La musica da film e le sue composizioni personali divise in due raccolte separate.
Amava considerare in maniera distinta i lavori destinati al mercato di Hollywood e le altre sue composizioni. Soprattutto perché nel primo caso i brani erano di proprietà degli Studios e gli erano stati commissionati in un preciso stile –  non di rado gli accadeva di dover scrivere un concerto ispirato a Mozart o Schubert della durata di 2 minuti.
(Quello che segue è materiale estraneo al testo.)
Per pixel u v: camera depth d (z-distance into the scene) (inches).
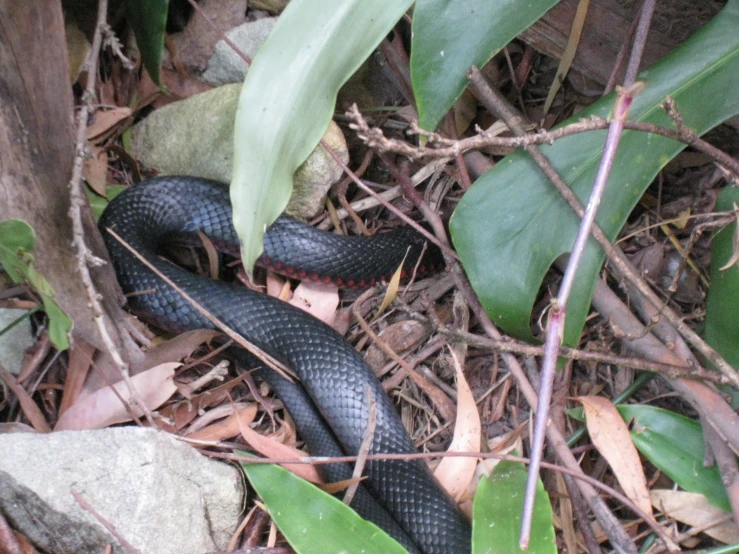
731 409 28.3
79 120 28.5
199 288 32.2
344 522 27.7
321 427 31.4
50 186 28.8
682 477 29.2
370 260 33.8
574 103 34.4
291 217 33.8
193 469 28.9
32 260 27.3
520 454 30.5
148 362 30.3
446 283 33.9
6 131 27.9
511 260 28.5
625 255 32.3
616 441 29.5
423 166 34.9
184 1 34.6
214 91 33.9
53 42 27.9
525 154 28.6
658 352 28.9
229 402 31.7
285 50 26.8
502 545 27.2
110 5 34.2
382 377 32.9
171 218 33.4
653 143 28.1
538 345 29.1
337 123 35.0
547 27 31.9
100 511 27.4
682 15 31.0
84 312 29.5
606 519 28.4
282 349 31.8
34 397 30.5
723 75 28.4
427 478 30.2
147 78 34.6
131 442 27.8
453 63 27.6
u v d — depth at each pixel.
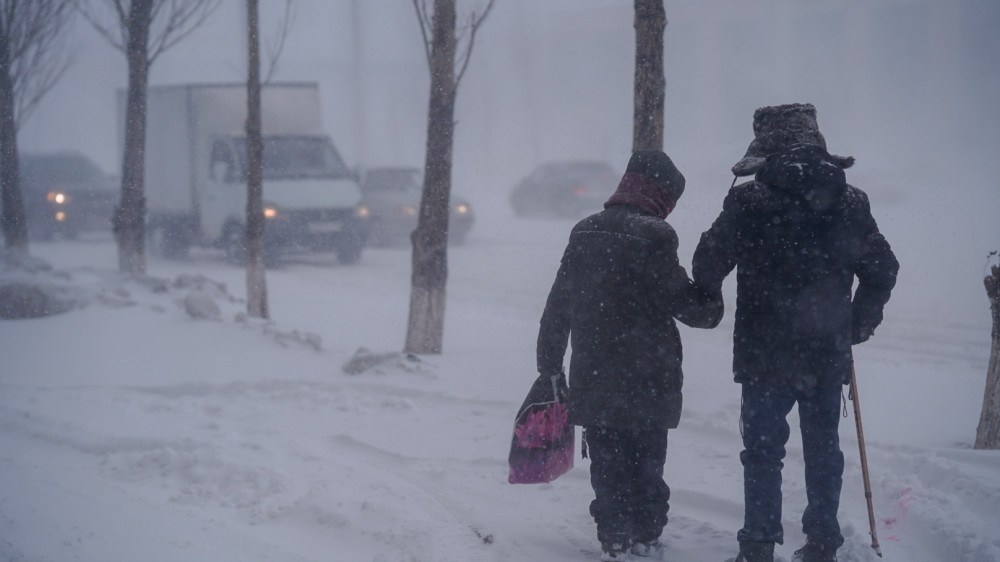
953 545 5.01
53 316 14.04
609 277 5.02
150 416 8.78
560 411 5.43
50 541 5.52
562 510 6.20
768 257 4.77
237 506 6.42
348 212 23.89
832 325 4.74
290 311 16.44
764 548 4.77
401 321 15.47
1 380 10.39
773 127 4.92
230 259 24.36
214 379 10.23
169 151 26.03
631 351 5.01
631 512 5.22
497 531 5.75
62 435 8.13
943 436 7.42
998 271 6.78
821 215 4.73
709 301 4.94
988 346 13.10
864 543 5.11
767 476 4.80
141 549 5.50
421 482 6.84
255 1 14.09
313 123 25.56
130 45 19.12
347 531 5.86
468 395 9.48
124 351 11.74
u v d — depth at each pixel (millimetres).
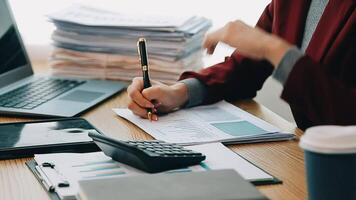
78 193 793
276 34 1501
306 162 761
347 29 1299
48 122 1229
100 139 997
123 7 2074
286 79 1026
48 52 2039
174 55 1671
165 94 1333
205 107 1415
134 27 1679
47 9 2039
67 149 1077
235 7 2062
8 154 1047
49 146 1068
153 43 1682
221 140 1141
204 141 1129
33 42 2041
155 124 1259
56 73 1767
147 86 1361
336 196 739
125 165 973
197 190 719
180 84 1402
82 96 1478
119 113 1345
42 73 1802
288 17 1491
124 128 1246
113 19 1771
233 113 1354
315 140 733
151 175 782
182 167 968
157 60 1684
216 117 1316
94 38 1725
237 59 1521
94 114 1355
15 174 975
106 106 1430
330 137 727
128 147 945
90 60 1735
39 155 1025
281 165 1032
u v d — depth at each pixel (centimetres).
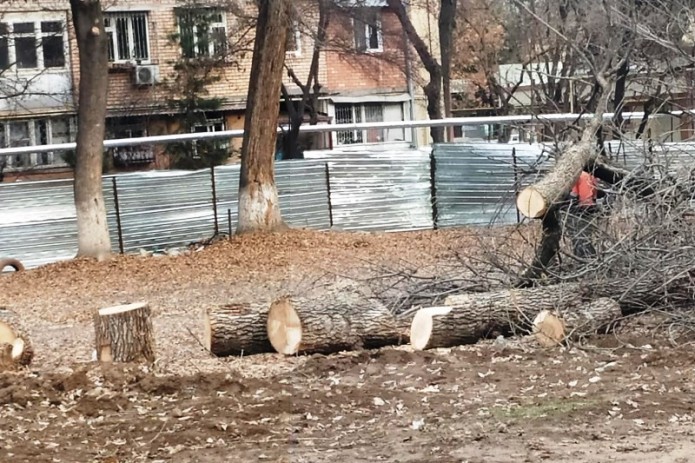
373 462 725
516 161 2383
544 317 1095
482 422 821
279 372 1048
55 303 1755
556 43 3250
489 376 980
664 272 1155
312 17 3731
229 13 3897
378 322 1124
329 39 3638
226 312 1127
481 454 728
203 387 965
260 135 2339
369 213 2616
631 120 2020
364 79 4600
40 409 917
Ne era divertito, ma lo considerava un lavoro.
 
Quali ricordi conserva di lui?
Ero solo una bambina quando morì nel 1968. Lo conosco attraverso la sua musica e i suoi scritti. Di sicuro non era il tipo di persona che giocava con i più piccoli, era sempre immerso nel suo lavoro, ma nutriva un amore grande per la sua famiglia.
 
Quale, a suo parere, l’eredità più importante che ha lasciato dietro di sé.
Credo possa riassumersi in due principali aree: le sue composizioni per chitarra  –  apprezzate ed eseguite in ogni parte del mondo  –  e l’insegnamento – l’enorme impatto che ha avuto sulle future generazioni di compositori nell’ambito della musica da film. Al di là di esse, è necessario citare inoltre l’inestimabile valore di alcuni brani inediti che stiamo cercando di riportare alla luce –  complemento fondamentale del repertorio per piano, voce e musica da camera.